For those following this I've added a comment on the bz [1], although in my case the memory leak is, like Chris Adams, a lot more than the 300KiB/h in the original bug report by Daniel Helgenberger .
That's interesting (and worrying). Could you check your suggestion by editing sampling.py so that _get_interfaces_and_samples() returns the empty dict immediately? Would this make the leak disappear?
Looks like you’ve got something there. Just a quick test for now, watching RSS in top. I’ll let it go this way for a while and see what it looks in a few hours.
System 1: 13 VMs w/ 24 interfaces between them
11:47 killed a vdsm @ 9.116G RSS (after maybe a week and a half running)

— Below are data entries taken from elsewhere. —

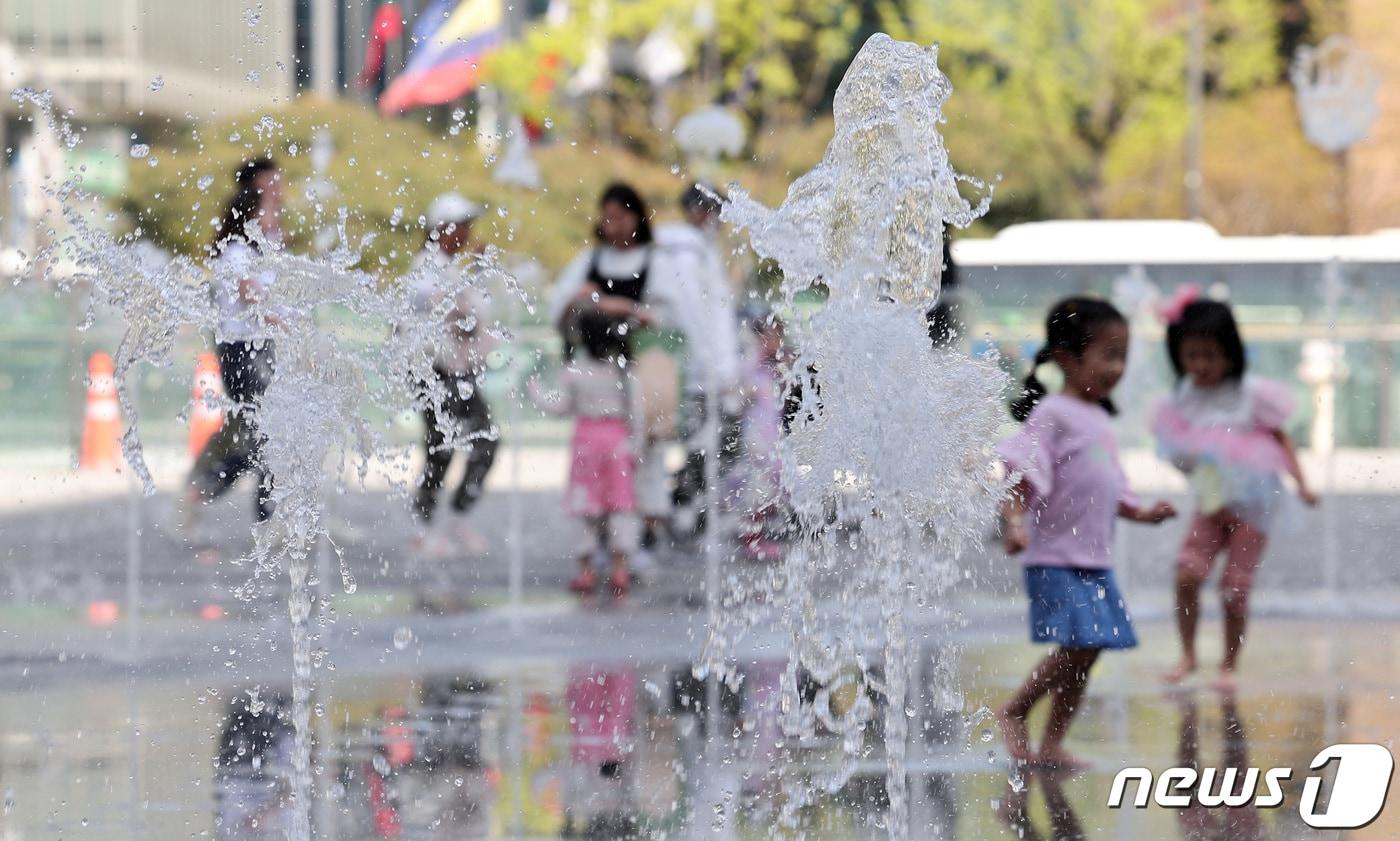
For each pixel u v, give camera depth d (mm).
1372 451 31234
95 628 21047
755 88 82688
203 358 25859
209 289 14906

11:47: 97xxx 11:57 135544 and climbing 12:00 136400
restarted with sampling.py modified to just return empty set:
def _get_interfaces_and_samples(): links_and_samples = {} return links_and_samples
Thanks for the input. Just to be a little more certain that the culprit is _get_interfaces_and_samples() per se, would you please decorate it with memoized, and add a log line in the end
@utils.memoized # add this line def _get_interfaces_and_samples(): ... logging.debug('LINKS %s', links_and_samples) ## and this line return links_and_samples
I'd like to see what happens when the function is run only once, and returns a non-empty reasonable dictionary of links and samples.

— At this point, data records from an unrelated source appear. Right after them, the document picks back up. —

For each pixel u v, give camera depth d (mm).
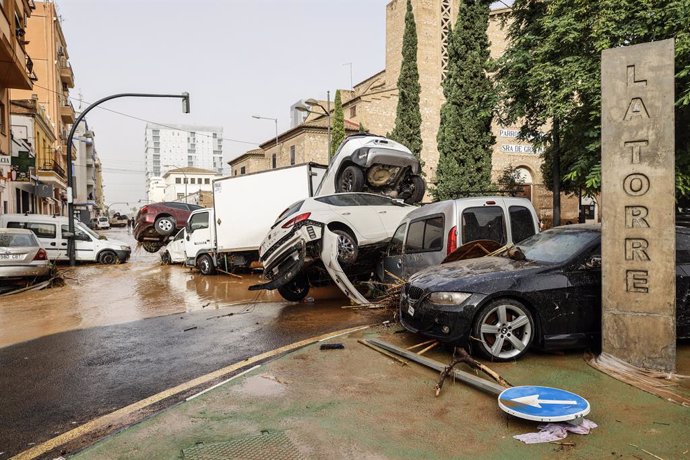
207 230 15938
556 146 14000
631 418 3652
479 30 17969
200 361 5844
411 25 24031
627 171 4672
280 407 4051
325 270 9797
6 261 12203
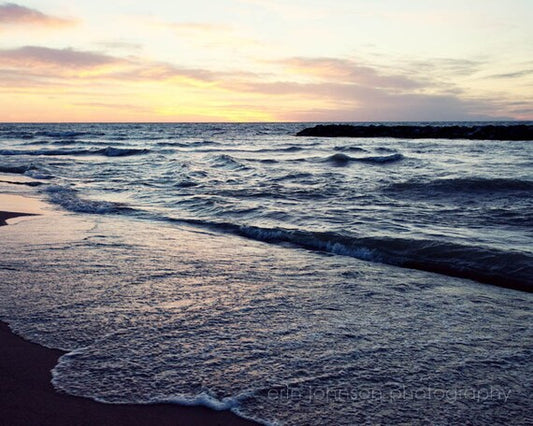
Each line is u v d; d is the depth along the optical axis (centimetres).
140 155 2738
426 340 350
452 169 1769
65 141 4184
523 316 408
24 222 813
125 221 857
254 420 242
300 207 994
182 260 573
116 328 355
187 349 322
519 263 547
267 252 639
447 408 257
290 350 325
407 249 625
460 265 563
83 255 580
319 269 555
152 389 269
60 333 344
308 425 238
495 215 892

Looks similar, I modified my second server for this test:
Thanks again. Would you be kind to search further? Does the following script leak anything on your host, when placed in your /usr/share/vdsm:
#!/usr/bin/python
from time import sleep from virt.sampling import _get_interfaces_and_samples
while True: _get_interfaces_and_samples() sleep(0.2)
Something that can be a bit harder would be to: # service vdsmd stop # su - vdsm -s /bin/bash # cd /usr/share/vdsm # valgrind --leak-check=full --log-file=/tmp/your.log vdsm
as suggested by Thomas on https://bugzilla.redhat.com/show_bug.cgi?id=1158108#c6
Yes, this script leaks quickly. Started out at a RSS of 21000ish, already at 26744 a minute in, about 5 minutes later it’s at 39384 and climbing. Been abusing a production server for those simple tests, but didn’t want to run valgrind against it right this minute. Did run it against the test.py script above though, got this (fpaste.org didn’t like, too long maybe?): http://tower.onholyground.com/valgrind-test.log To comment on some other posts in this thread, I also see leaks on my test system which is running Centos 6.6, but it only has 3 VMs across 2 servers and 3 configured networks and it leaks MUCH slower. I suspect people don’t notice this on test systems because they don’t have a lot of VMs/interfaces running, and don’t leave them up for weeks at a time. That’s why I was running these tests on my production box, to have more VMs up.